8) Transformation of prediction data for frontend

Goal

Convert and enrich the ML prediction output from the staging dataset (team_rs_stg.predicted_injuries) into a clean, analytics-ready mart table with unified timestamps and derived date fields.

Project & model

• dbt project: apps/dbt/team_roadsaftai_rs/
• model: models/mart/mart_predicted_injuries.sql
• runner script: apps/dbt/team_roadsaftai_rs/run_dbt.sh (Cloud Run Job entrypoint)
• tests: models/mart/mart_predicted_injuries.yml (accepted ranges + not null)
• output dataset: team_rs_mart

What it does

• Reads from the staging source team_rs_stg.predicted_injuries via source() and casts all weather features to their analytics types (e.g., temperature_2m, precipitation, wind_speed_10m, etc.).
• Cleans and standardizes timestamps (ISO-8601, epoch, date-only formats).
• Outputs a clustered, partitioned table, team_rs_mart.mart_predicted_injuries: partitioned by event_date, clustered by weather_code and predicted_injury. New prediction data is appended. A view in BigQuery can be used to always hold the latest prediction data for visualization and monitoring.

How it runs

• The model runs as a Cloud Run Job containerized in the dbt image: gcr.io/$PROJECT_ID/team-rs-dbt
• Cloud Run Job command triggers run_dbt.sh: bash run /app/run_dbt.sh
• It is triggered automatically each time new prediction rows are written to team_rs_stg.predicted_injuries (from the ML API, apps.py) or can be scheduled via Cloud Scheduler.
• environment (examples): BQ_PROJECT, BQ_LOCATION, DBT_PROJECT_DIR=/app, DBT_PROFILES_DIR=/app/profiles.

Downstream

A simple BigQuery view selects the latest batch by max prediction_timestamp_clean (or prediction_ts) for dashboards in Looker Studio.

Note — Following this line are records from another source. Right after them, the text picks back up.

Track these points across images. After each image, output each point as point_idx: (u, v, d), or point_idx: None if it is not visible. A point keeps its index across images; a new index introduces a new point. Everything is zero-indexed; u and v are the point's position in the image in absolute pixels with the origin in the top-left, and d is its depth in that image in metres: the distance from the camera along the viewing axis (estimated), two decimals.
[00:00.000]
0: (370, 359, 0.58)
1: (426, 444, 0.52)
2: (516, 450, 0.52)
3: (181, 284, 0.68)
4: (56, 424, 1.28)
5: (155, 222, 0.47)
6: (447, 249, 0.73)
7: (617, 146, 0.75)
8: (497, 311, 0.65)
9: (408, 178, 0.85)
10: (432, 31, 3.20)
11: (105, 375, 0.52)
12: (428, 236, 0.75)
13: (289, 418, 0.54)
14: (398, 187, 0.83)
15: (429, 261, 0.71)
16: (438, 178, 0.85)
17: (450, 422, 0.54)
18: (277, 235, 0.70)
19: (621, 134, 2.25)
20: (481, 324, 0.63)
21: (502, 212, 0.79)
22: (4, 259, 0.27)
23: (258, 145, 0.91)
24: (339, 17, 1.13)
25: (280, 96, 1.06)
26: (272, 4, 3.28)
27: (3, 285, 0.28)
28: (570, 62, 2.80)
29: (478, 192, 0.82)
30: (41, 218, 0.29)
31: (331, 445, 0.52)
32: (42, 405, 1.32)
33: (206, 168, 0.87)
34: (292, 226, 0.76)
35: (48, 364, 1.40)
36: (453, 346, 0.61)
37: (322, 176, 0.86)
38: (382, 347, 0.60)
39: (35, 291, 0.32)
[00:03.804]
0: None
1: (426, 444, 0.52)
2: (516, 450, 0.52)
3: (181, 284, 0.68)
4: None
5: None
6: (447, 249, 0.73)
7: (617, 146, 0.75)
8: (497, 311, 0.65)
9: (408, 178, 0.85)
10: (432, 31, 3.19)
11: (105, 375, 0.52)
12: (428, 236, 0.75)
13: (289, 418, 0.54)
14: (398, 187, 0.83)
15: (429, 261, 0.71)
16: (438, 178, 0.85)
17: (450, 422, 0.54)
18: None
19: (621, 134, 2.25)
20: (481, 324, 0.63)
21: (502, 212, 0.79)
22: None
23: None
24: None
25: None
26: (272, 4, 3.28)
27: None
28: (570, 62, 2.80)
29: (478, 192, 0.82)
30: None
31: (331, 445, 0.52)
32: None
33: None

9) Frontend Leaflet map to trigger real-time predictions

Goal

Provide an interactive, browser-based interface where users can click a location on a map of Stockholm Region to trigger real-time ML predictions for weather-related injury risk.

Source & structure

• apps/frontend/pick_location.html – standalone HTML + JavaScript file (using Leaflet and Turf.js)
• apps/frontend/stockholms_lan.geojson – polygon defining the Stockholm Region boundary, used to restrict valid clicks

What it does

• Displays an interactive Leaflet map centered on the Stockholm region.
• Loads the region boundary from stockholms_lan.geojson and visually outlines it on the map.
• When a user clicks inside the region, a marker is placed at that location.
• The click activates a “Predict risk for injuries here” button.
• When pressed, the app:
  1. Captures the clicked coordinates (latitude, longitude),
  2. Computes the local start hour and the end hour (24-hour window ahead, in Europe/Stockholm time),
  3. Calls the Flask ML prediction API (Cloud Run, step 6) with those parameters,
  4. Displays the API response directly on the page (JSON, HTML, or text “receipt”).
• The frontend can be hosted from a public GCS bucket or integrated into another static hosting service.

Example

Open the deployed HTML file (e.g. from your GCS bucket): https://storage.googleapis.com/<YOUR_BUCKET_NAME>/pick_location.html

Click anywhere inside the red boundary of Stockholm County → press the Predict button → view the model’s response inline.

Tech stack

• Leaflet.js – map rendering and interaction
• Turf.js – geographic point-in-polygon validation
• Vanilla JavaScript – API call construction and dynamic DOM updates
• OpenStreetMap tiles – base map layer

Deployment

# upload files to a public GCS bucket
gsutil cp pick_location.html stockholms_lan.geojson gs://your-frontend-bucket

# make them public (if organization policy allows)
gsutil iam ch allUsers:objectViewer gs://your-frontend-bucket

# set default home page
gsutil web set -m pick_location.html gs://your-frontend-bucket

Once deployed, the map becomes a lightweight client to the full prediction pipeline — calling the Cloud Run ML API with live coordinates and forecast windows for near-real-time risk estimation.

A note on our solution

We chose to embed the map in Looker Studio, then display a table with the results of the latest prediction, fetched from a BigQuery view with the data from the latest max value in column prediction_timestamp_clean, next to it. This way we can trigger the prediction, wait for about a minute (free version refresh interval ≈ 1 min; Pro allows real-time updates) and reload the page to see the predictions in the table.